● EXERCISE
Copy out the entries that follow exactly, leaving every picture behind.

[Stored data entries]
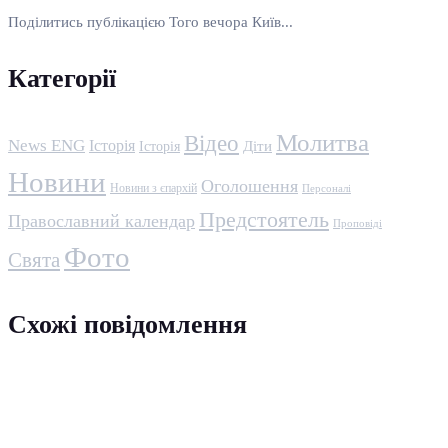
Поділитись публікацією Того вечора Київ...
Категорії
Молитва
Відео
News ENG
Історія
Історія
Діти
Новини
Оголошення
Новини з єпархій
Персоналі
Предстоятель
Православний календар
Проповіді
Фото
Свята
Схожі повідомлення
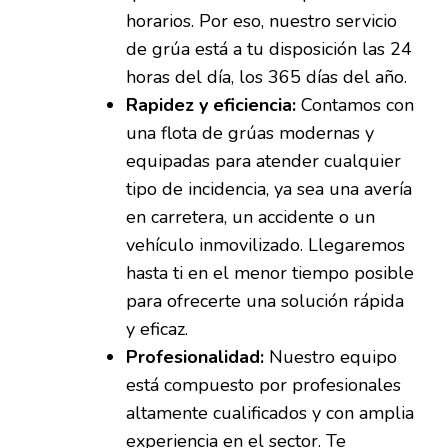
horarios. Por eso, nuestro servicio
de grúa está a tu disposición las 24
horas del día, los 365 días del año.
Rapidez y eficiencia:
Contamos con
una flota de grúas modernas y
equipadas para atender cualquier
tipo de incidencia, ya sea una avería
en carretera, un accidente o un
vehículo inmovilizado. Llegaremos
hasta ti en el menor tiempo posible
para ofrecerte una solución rápida
y eficaz.
Profesionalidad:
Nuestro equipo
está compuesto por profesionales
altamente cualificados y con amplia
experiencia en el sector. Te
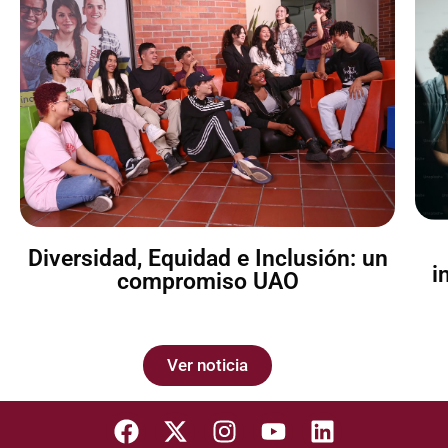
Diversidad, Equidad e Inclusión: un
i
compromiso UAO
Ver noticia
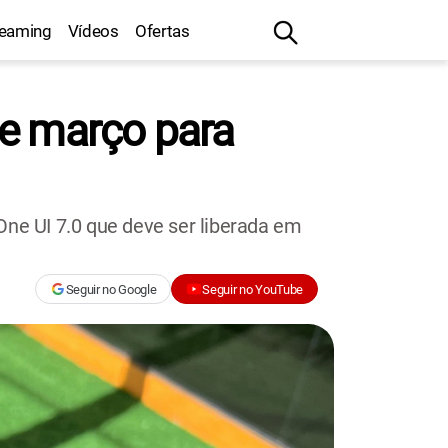
reaming
Vídeos
Ofertas
de março para
One UI 7.0 que deve ser liberada em
Seguir no Google
Seguir no YouTube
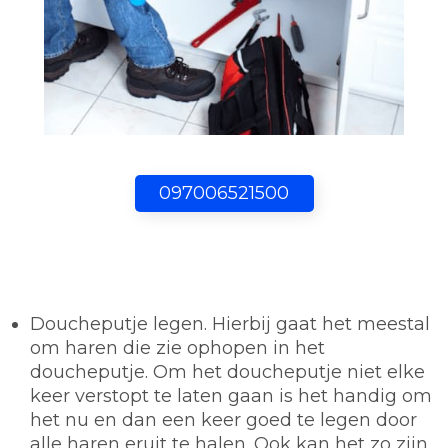
097006521500
Doucheputje legen.
Hierbij gaat het meestal
om haren die zie ophopen in het
doucheputje. Om het doucheputje niet elke
keer verstopt te laten gaan is het handig om
het nu en dan een keer goed te legen door
alle haren eruit te halen. Ook kan het zo zijn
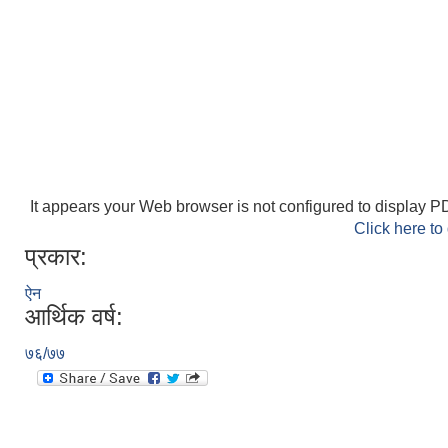
It appears your Web browser is not configured to display PD
Click here to
प्रकार:
ऐन
आर्थिक वर्ष:
७६/७७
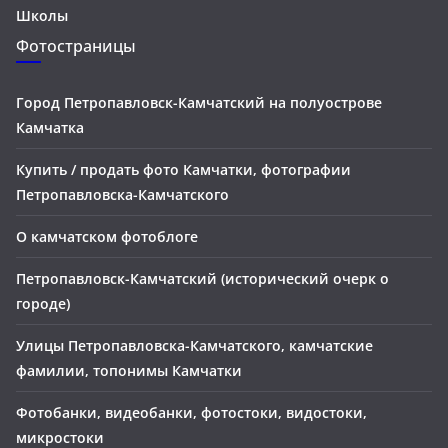
Школы
Фотостраницы
Город Петропавловск-Камчатский на полуострове
Камчатка
Купить / продать фото Камчатки, фотографии
Петропавловска-Камчатского
О камчатском фотоблоге
Петропавловск-Камчатский (исторический очерк о
городе)
Улицы Петропавловска-Камчатского, камчатские
фамилии, топонимы Камчатки
Фотобанки, видеобанки, фотостоки, видостоки,
микростоки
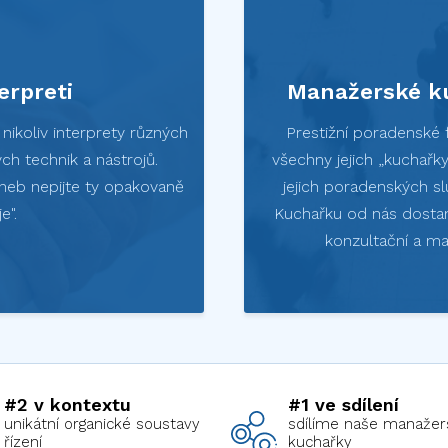
erpreti
Manažerské ku
ikoliv interprety různých
Prestižní poradenské 
ch technik a nástrojů.
všechny jejich „kuchařk
 aneb nepijte ty opakovaně
jejich poradenských sl
e".
Kuchařku od nás dostan
konzultační a ma
#2 v kontextu
#1 ve sdílení
unikátní organické soustavy
sdílíme naše manažer
řízení
kuchařky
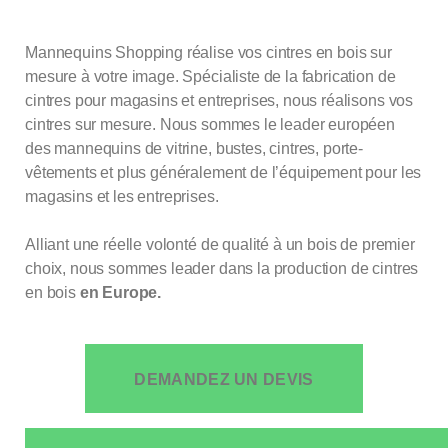
Mannequins Shopping réalise vos cintres en bois sur
mesure à votre image. Spécialiste de la fabrication de
cintres pour magasins et entreprises, nous réalisons vos
cintres sur mesure. Nous sommes le leader européen
des mannequins de vitrine, bustes, cintres, porte-
vêtements et plus généralement de l’équipement pour les
magasins et les entreprises.
Alliant une réelle volonté de qualité à un bois de premier
choix, nous sommes leader dans la production de cintres
en bois
en Europe.
DEMANDEZ UN DEVIS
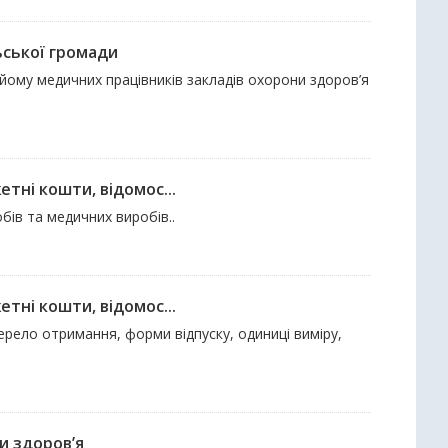
ьської громади
рийому медичних працівників закладів охорони здоров’я
тні кошти, відомос...
бів та медичних виробів..
тні кошти, відомос...
ерело отримання, форми відпуску, одиниці виміру,
и здоров’я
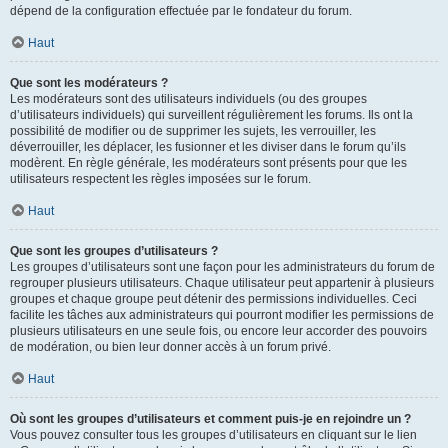
dépend de la configuration effectuée par le fondateur du forum.
Haut
Que sont les modérateurs ?
Les modérateurs sont des utilisateurs individuels (ou des groupes
d’utilisateurs individuels) qui surveillent régulièrement les forums. Ils ont la
possibilité de modifier ou de supprimer les sujets, les verrouiller, les
déverrouiller, les déplacer, les fusionner et les diviser dans le forum qu’ils
modèrent. En règle générale, les modérateurs sont présents pour que les
utilisateurs respectent les règles imposées sur le forum.
Haut
Que sont les groupes d’utilisateurs ?
Les groupes d’utilisateurs sont une façon pour les administrateurs du forum de
regrouper plusieurs utilisateurs. Chaque utilisateur peut appartenir à plusieurs
groupes et chaque groupe peut détenir des permissions individuelles. Ceci
facilite les tâches aux administrateurs qui pourront modifier les permissions de
plusieurs utilisateurs en une seule fois, ou encore leur accorder des pouvoirs
de modération, ou bien leur donner accès à un forum privé.
Haut
Où sont les groupes d’utilisateurs et comment puis-je en rejoindre un ?
Vous pouvez consulter tous les groupes d’utilisateurs en cliquant sur le lien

● EXPECTED ANSWER
Поділитись публікацією Того вечора Київ...
Категорії
Молитва
Відео
News ENG
Історія
Історія
Діти
Новини
Оголошення
Новини з єпархій
Персоналі
Предстоятель
Православний календар
Проповіді
Фото
Свята
Схожі повідомлення
horarios. Por eso, nuestro servicio
de grúa está a tu disposición las 24
horas del día, los 365 días del año.
Rapidez y eficiencia:
Contamos con
una flota de grúas modernas y
equipadas para atender cualquier
tipo de incidencia, ya sea una avería
en carretera, un accidente o un
vehículo inmovilizado. Llegaremos
hasta ti en el menor tiempo posible
para ofrecerte una solución rápida
y eficaz.
Profesionalidad:
Nuestro equipo
está compuesto por profesionales
altamente cualificados y con amplia
experiencia en el sector. Te
Diversidad, Equidad e Inclusión: un
i
compromiso UAO
Ver noticia
reaming
Vídeos
Ofertas
de março para
One UI 7.0 que deve ser liberada em
Seguir no Google
Seguir no YouTube
097006521500
Doucheputje legen.
Hierbij gaat het meestal
om haren die zie ophopen in het
doucheputje. Om het doucheputje niet elke
keer verstopt te laten gaan is het handig om
het nu en dan een keer goed te legen door
alle haren eruit te halen. Ook kan het zo zijn
It appears your Web browser is not configured to display PD
Click here to
प्रकार:
ऐन
आर्थिक वर्ष:
७६/७७
Школы
Фотостраницы
Город Петропавловск-Камчатский на полуострове
Камчатка
Купить / продать фото Камчатки, фотографии
Петропавловска-Камчатского
О камчатском фотоблоге
Петропавловск-Камчатский (исторический очерк о
городе)
Улицы Петропавловска-Камчатского, камчатские
фамилии, топонимы Камчатки
Фотобанки, видеобанки, фотостоки, видостоки,
микростоки
erpreti
Manažerské ku
ikoliv interprety různých
Prestižní poradenské 
ch technik a nástrojů.
všechny jejich „kuchařk
 aneb nepijte ty opakovaně
jejich poradenských sl
e".
Kuchařku od nás dostan
konzultační a ma
#2 v kontextu
#1 ve sdílení
unikátní organické soustavy
sdílíme naše manažer
řízení
kuchařky
Mannequins Shopping réalise vos cintres en bois sur
mesure à votre image. Spécialiste de la fabrication de
cintres pour magasins et entreprises, nous réalisons vos
cintres sur mesure. Nous sommes le leader européen
des mannequins de vitrine, bustes, cintres, porte-
vêtements et plus généralement de l’équipement pour les
magasins et les entreprises.
Alliant une réelle volonté de qualité à un bois de premier
choix, nous sommes leader dans la production de cintres
en bois
en Europe.
DEMANDEZ UN DEVIS
ьської громади
рийому медичних працівників закладів охорони здоров’я
тні кошти, відомос...
бів та медичних виробів..
тні кошти, відомос...
ерело отримання, форми відпуску, одиниці виміру,
и здоров’я
dépend de la configuration effectuée par le fondateur du forum.
Haut
Que sont les modérateurs ?
Les modérateurs sont des utilisateurs individuels (ou des groupes
d’utilisateurs individuels) qui surveillent régulièrement les forums. Ils ont la
possibilité de modifier ou de supprimer les sujets, les verrouiller, les
déverrouiller, les déplacer, les fusionner et les diviser dans le forum qu’ils
modèrent. En règle générale, les modérateurs sont présents pour que les
utilisateurs respectent les règles imposées sur le forum.
Haut
Que sont les groupes d’utilisateurs ?
Les groupes d’utilisateurs sont une façon pour les administrateurs du forum de
regrouper plusieurs utilisateurs. Chaque utilisateur peut appartenir à plusieurs
groupes et chaque groupe peut détenir des permissions individuelles. Ceci
facilite les tâches aux administrateurs qui pourront modifier les permissions de
plusieurs utilisateurs en une seule fois, ou encore leur accorder des pouvoirs
de modération, ou bien leur donner accès à un forum privé.
Haut
Où sont les groupes d’utilisateurs et comment puis-je en rejoindre un ?
Vous pouvez consulter tous les groupes d’utilisateurs en cliquant sur le lien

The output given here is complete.